Nel suo nome
Il libro della Genesi racconta di un duro combattimento con uno "sconosciuto" che impegnò Giacobbe tutta la notte "fino allo spuntar dell'alba" (Gn 32,25). L'immagine del "corpo a corpo" calza bene con l'esperienza di Tommaso (cf. Gv 20,24-29), il quale non si accontenta del sentito dire e vuole toccare con le sue mani il corpo di Gesù. Ma la presenza e la parola del Vivente vanno oltre ogni prova di laboratorio: in quel "Mio Signore e mio Dio" (Gv 20,28) ci sono tutto l'affetto e la fede di Tommaso.
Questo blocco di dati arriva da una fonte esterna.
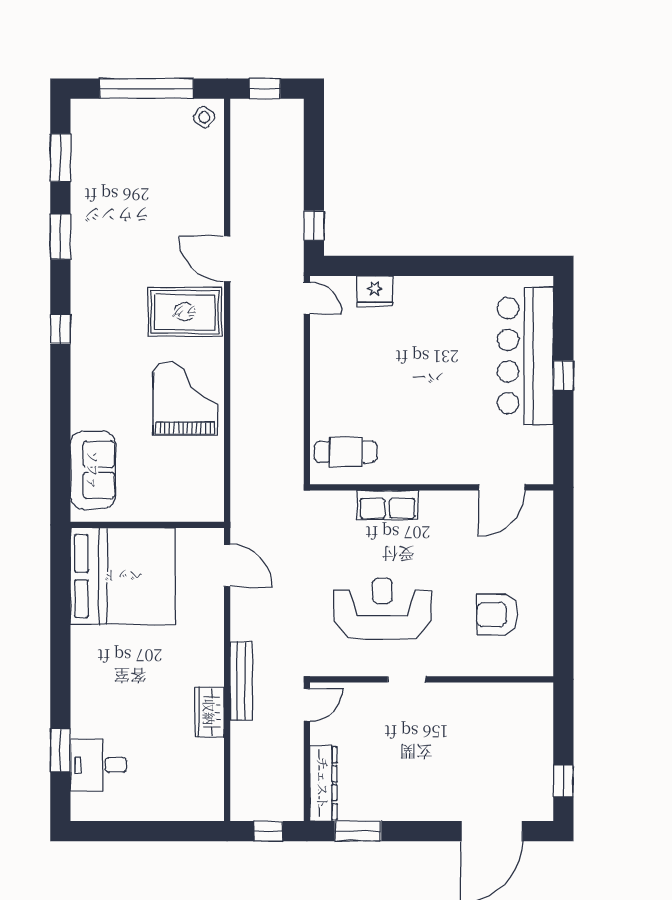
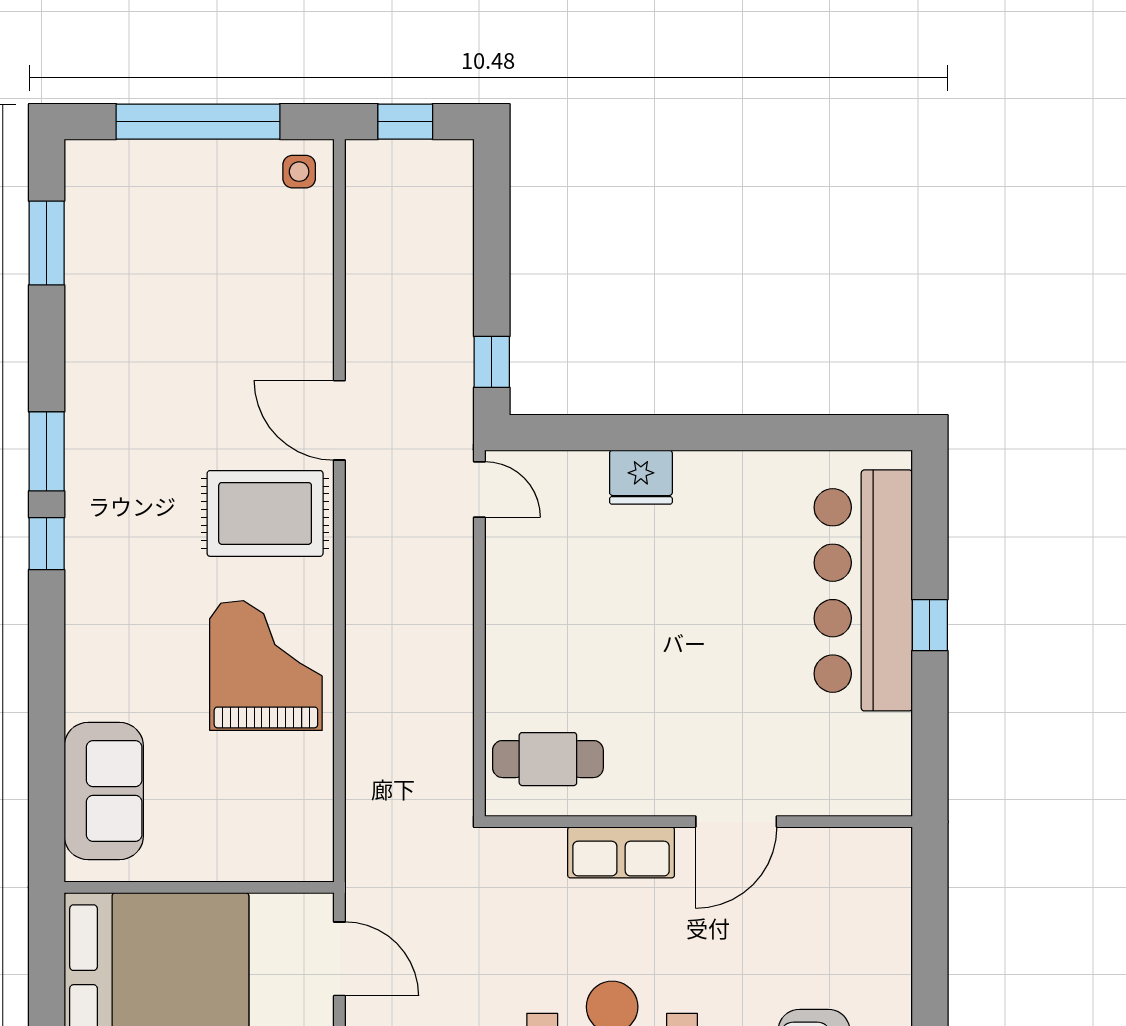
side table: (204, 117) -> (299, 172), turned -38
window: (60, 237) -> (47, 451), moved
fridge: (375, 291) -> (641, 477), moved
door: (502, 487) -> (736, 822), moved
Giustamente qualcuno ha osservato che la fede in radice è essere affezionati al Signore. L'affectus fidei dei discepoli (e delle discepole) è dono dello Spirito per la missione: "Come il Padre ha mandato me, così anch'io mando voi".
Gesù non aspetta che i suoi finiscano la laurea, siano pronti e convinti (quando lo saranno?!) per inviarli. Sarà la stessa missione a renderli "Chiesa del Risorto" e a donare loro il gusto di vivere "nel suo nome".
Credere o non credere non è un dubbio amletico in cui arrovellarsi, ma l'evento di un incontro che ti cambia "dentro". E che ti fa provare quella gioia che nessuna vittoria, nessun traguardo o conquista ti sa regalare perché è semplicemente gratuita: "E i discepoli gioirono al vedere il Signore" (Gv 20,20).